WHAT THIS TASK INVOLVES:
Scan the records below. Copy every line in which the word "resource" appears.

○ ○ ○

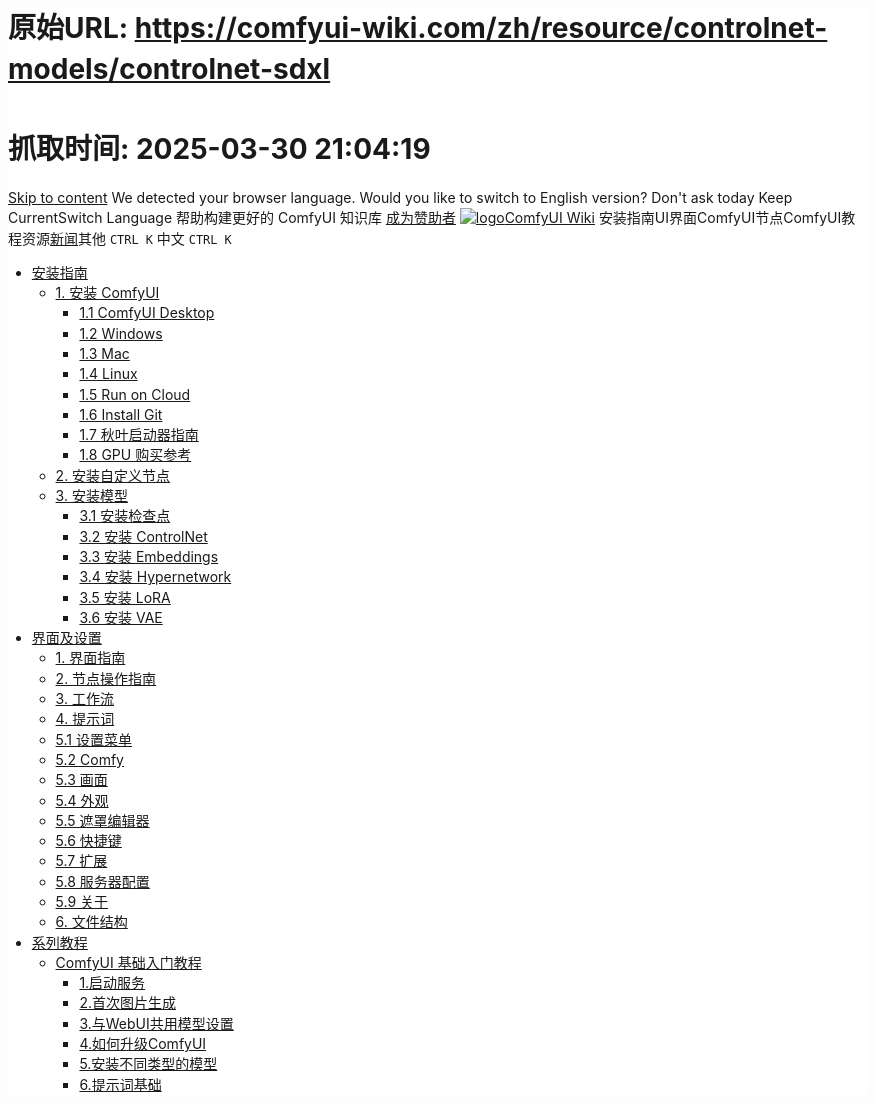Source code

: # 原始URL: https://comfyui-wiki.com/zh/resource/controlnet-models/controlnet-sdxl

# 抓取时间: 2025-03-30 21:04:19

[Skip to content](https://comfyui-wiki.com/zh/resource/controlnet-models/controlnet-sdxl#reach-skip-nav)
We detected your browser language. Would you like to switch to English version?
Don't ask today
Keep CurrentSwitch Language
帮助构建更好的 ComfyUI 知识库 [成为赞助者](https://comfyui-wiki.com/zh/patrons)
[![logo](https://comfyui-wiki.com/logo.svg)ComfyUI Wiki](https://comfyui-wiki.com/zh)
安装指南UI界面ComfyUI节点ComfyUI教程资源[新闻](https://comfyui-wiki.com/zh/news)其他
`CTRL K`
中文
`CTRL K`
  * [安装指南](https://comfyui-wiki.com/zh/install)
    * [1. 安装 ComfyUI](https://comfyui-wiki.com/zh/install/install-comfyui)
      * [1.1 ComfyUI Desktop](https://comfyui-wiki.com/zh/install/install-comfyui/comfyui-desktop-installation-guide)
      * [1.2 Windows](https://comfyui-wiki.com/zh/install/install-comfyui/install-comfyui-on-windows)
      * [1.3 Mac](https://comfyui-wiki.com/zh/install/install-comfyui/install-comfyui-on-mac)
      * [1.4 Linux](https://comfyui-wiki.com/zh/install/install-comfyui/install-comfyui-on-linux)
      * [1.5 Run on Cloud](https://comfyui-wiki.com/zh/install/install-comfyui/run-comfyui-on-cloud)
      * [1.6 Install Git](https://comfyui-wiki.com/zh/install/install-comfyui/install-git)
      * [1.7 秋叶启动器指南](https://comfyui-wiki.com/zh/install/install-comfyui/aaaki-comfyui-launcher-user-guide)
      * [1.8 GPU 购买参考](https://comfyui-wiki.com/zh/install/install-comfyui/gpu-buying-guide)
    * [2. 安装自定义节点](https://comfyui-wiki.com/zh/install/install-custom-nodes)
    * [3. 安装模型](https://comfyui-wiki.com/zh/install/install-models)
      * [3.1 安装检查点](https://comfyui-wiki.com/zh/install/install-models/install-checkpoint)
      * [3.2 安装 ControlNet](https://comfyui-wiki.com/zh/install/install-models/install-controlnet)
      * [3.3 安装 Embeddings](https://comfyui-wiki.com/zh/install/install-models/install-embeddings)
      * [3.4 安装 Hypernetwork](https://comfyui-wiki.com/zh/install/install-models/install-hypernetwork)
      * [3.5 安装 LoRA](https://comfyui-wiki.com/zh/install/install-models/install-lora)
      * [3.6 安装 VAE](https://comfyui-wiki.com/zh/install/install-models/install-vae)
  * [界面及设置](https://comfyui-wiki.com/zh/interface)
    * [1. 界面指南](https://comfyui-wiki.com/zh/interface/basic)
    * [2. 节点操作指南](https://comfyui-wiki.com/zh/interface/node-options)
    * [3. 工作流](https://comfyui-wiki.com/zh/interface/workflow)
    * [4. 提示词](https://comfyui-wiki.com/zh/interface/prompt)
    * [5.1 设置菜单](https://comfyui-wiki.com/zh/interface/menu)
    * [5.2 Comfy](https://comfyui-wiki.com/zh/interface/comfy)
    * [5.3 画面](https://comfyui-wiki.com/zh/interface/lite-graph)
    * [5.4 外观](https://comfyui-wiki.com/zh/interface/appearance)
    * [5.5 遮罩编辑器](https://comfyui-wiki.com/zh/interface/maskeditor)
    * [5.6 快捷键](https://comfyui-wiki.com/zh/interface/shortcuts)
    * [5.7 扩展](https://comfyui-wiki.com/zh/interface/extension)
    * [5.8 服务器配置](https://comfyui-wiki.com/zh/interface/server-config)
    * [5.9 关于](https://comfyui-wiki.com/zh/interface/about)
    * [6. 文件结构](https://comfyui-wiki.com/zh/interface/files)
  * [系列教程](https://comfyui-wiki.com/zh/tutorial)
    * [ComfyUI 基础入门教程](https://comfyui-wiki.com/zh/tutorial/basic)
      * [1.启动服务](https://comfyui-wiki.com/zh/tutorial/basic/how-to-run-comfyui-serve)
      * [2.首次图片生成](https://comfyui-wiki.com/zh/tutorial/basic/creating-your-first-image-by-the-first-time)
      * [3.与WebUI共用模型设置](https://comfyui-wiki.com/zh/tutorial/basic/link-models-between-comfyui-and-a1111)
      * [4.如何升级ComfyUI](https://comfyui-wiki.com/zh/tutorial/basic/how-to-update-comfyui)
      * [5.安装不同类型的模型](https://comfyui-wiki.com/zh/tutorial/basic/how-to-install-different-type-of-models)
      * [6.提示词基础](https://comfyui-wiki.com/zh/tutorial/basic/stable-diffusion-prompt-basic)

○ ○ ○

OUTPUT FOR THIS TASK:
: # 原始URL: https://comfyui-wiki.com/zh/resource/controlnet-models/controlnet-sdxl
[Skip to content](https://comfyui-wiki.com/zh/resource/controlnet-models/controlnet-sdxl#reach-skip-nav)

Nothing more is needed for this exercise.